→ **DATA FOR THIS TASK**
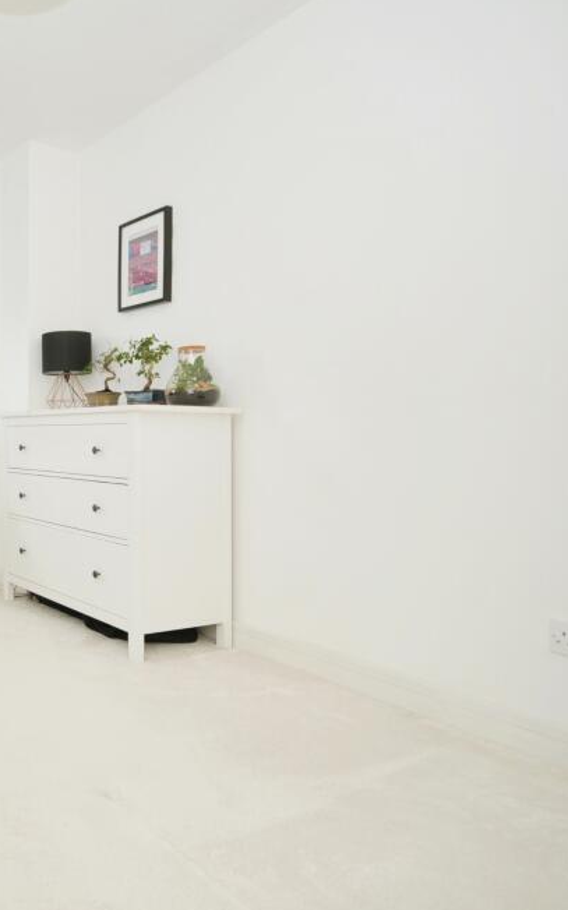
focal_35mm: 24
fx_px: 595
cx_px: -74
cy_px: 468
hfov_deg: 40.1
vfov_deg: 74.8
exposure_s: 1/60
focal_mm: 10
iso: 200
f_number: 5
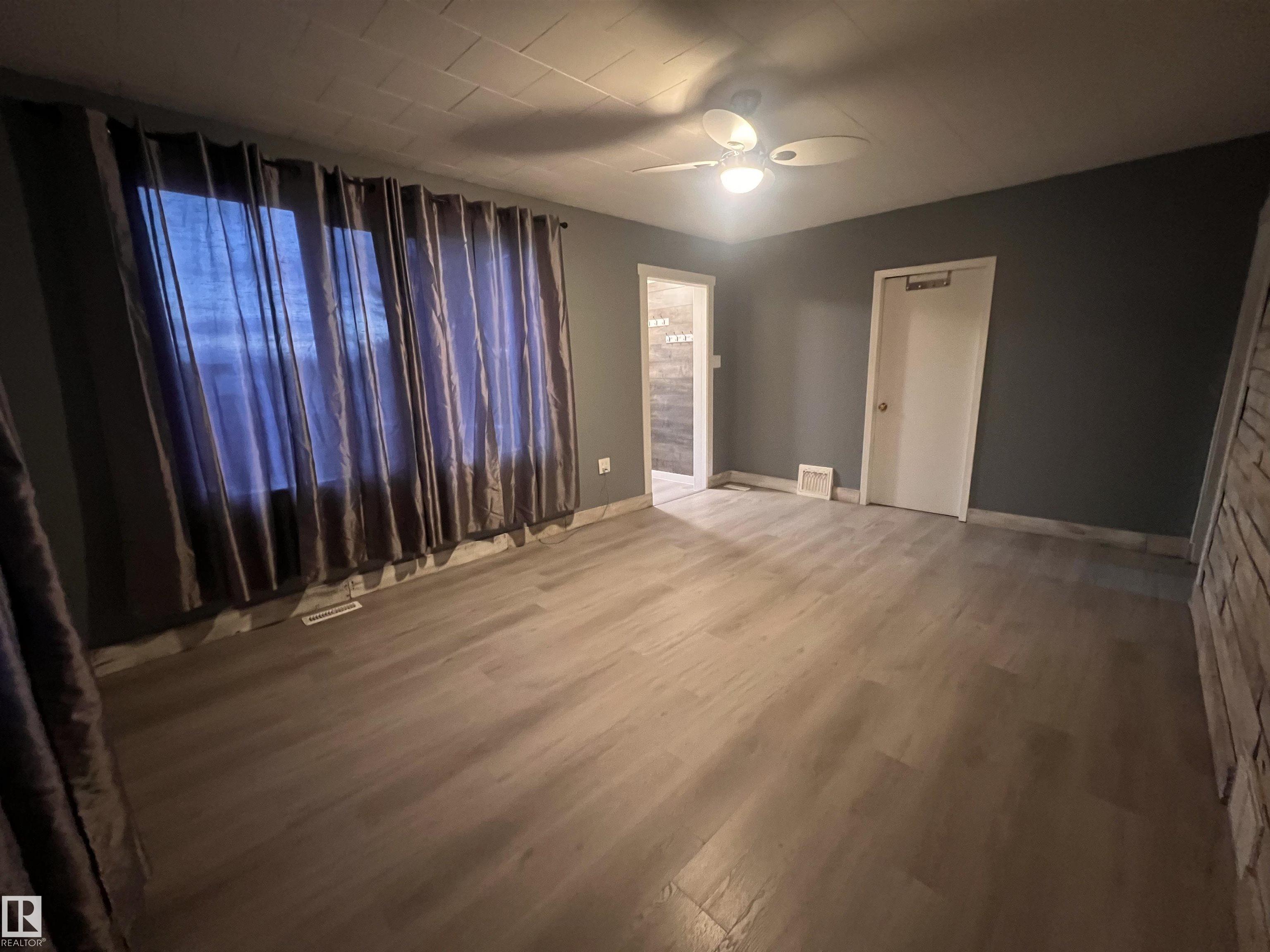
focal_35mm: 13
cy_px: 476
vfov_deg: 89.9
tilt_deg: -12.1
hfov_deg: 106.2
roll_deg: +1.9
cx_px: 635
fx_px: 477
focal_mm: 1.57
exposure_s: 1/40
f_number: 1.8
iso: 1000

→ **WHAT TO WORK ON**
Would you reproduce the lines from the one with "f_number: 5" through the final line of the data above, exactly and only those, without any pictures?

→ **EXERCISE SOLUTION**
f_number: 5
focal_35mm: 13
cy_px: 476
vfov_deg: 89.9
tilt_deg: -12.1
hfov_deg: 106.2
roll_deg: +1.9
cx_px: 635
fx_px: 477
focal_mm: 1.57
exposure_s: 1/40
f_number: 1.8
iso: 1000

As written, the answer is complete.